A chance conversation with an official of the Jewish Historical Society led to the commission to write the book.

"It was a labor of love, but I lived there and it was interesting and it helps you get in touch with your own background," she said.

Also, as a former editor of history books, "It was fun to get a crack at it on my own," she said.

The couple has since moved on to Playa del Rey, where they found quieter streets and ocean air.

Kronzek also found work as a consultant to nonprofit organizations.
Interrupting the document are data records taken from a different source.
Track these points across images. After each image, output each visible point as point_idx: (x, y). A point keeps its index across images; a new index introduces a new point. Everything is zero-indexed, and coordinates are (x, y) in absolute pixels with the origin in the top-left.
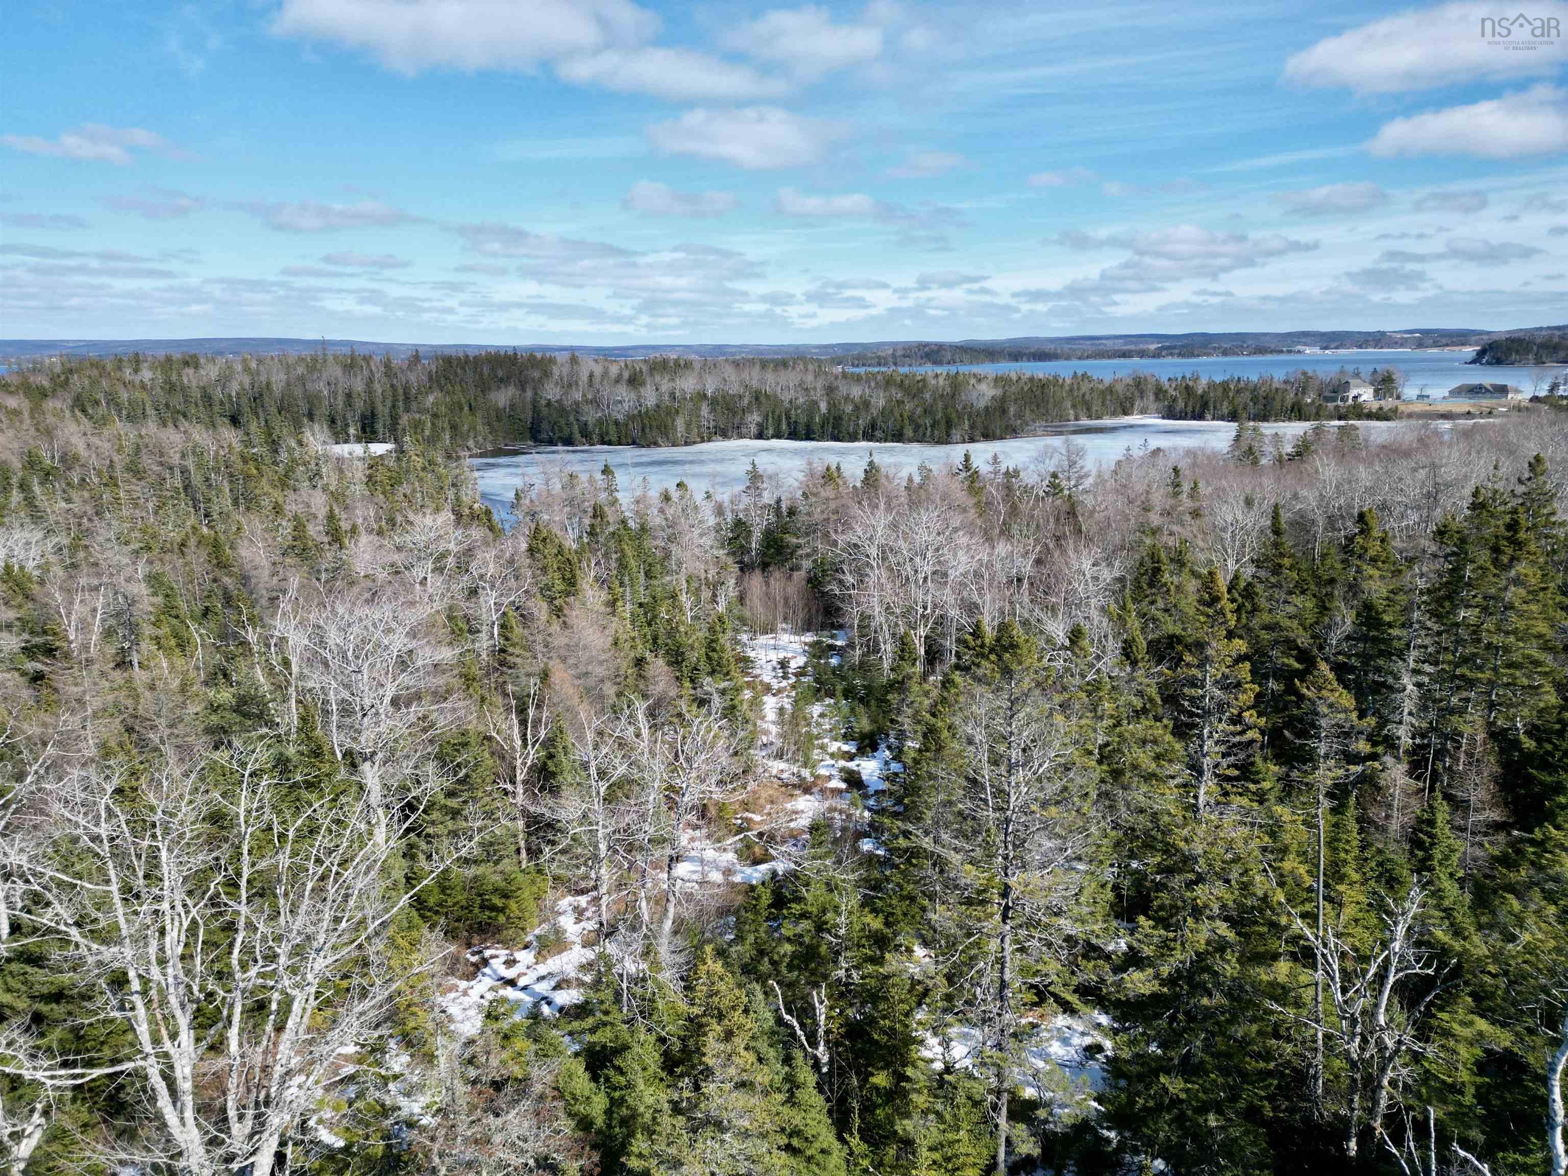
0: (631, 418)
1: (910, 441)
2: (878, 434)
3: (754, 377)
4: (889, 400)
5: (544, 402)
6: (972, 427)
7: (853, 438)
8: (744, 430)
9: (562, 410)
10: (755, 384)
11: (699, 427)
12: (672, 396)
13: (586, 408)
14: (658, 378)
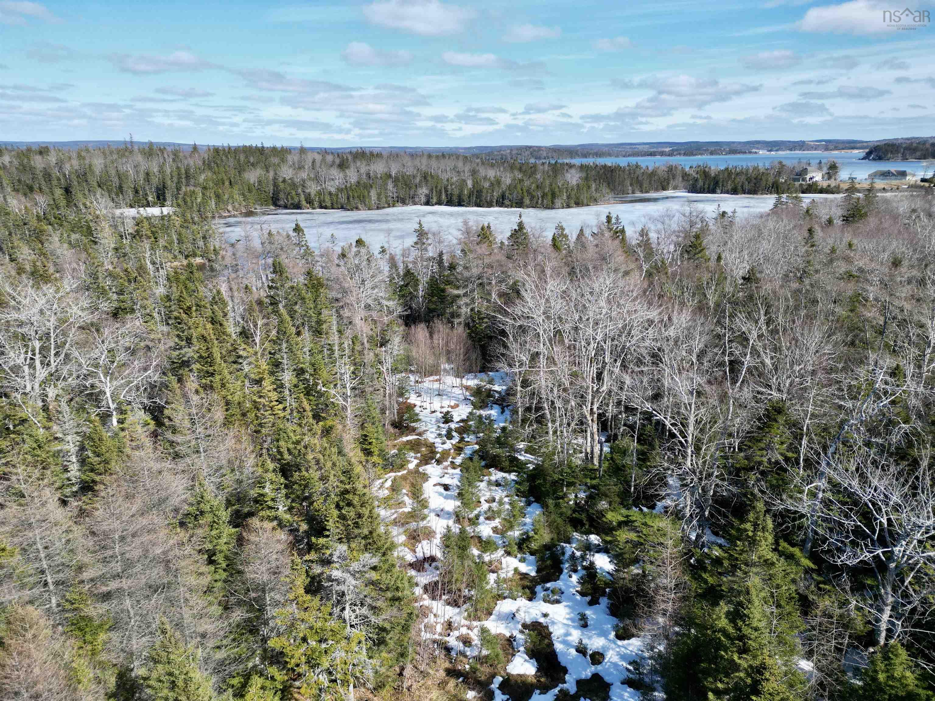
0: (340, 190)
1: (528, 207)
2: (507, 202)
3: (423, 164)
4: (514, 180)
5: (281, 180)
6: (569, 197)
7: (490, 205)
8: (417, 200)
9: (294, 185)
10: (424, 168)
11: (386, 197)
12: (368, 175)
13: (309, 183)
14: (358, 164)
The Fairfax project netted her only a modest fee.

"It was not a full-time project, but it was all-consuming, and when it was done I made real money again," she said.

Stephen S. Sass, president of the Jewish Historical Society, said the 112-page Fairfax booklet, although marred by some typos and fuzzy photographs, is notable because it is probably the first history of a Jewish neighborhood in Los Angeles.

"Nothing's been done yet on Boyle Heights or West Adams or any other areas of Jewish settlement," he said.

The society now plans to collect oral histories from former residents of those areas, he said.

"We have to move fast, because those memories are dimming or, unfortunately, passing away," he said. "At least on Fairfax we have something (left) to celebrate."

The booklet can be purchased at the Jewish Historical Society offices at 6399 Wilshire Blvd., Suite 502, for $11.95 or by mail for $13.95.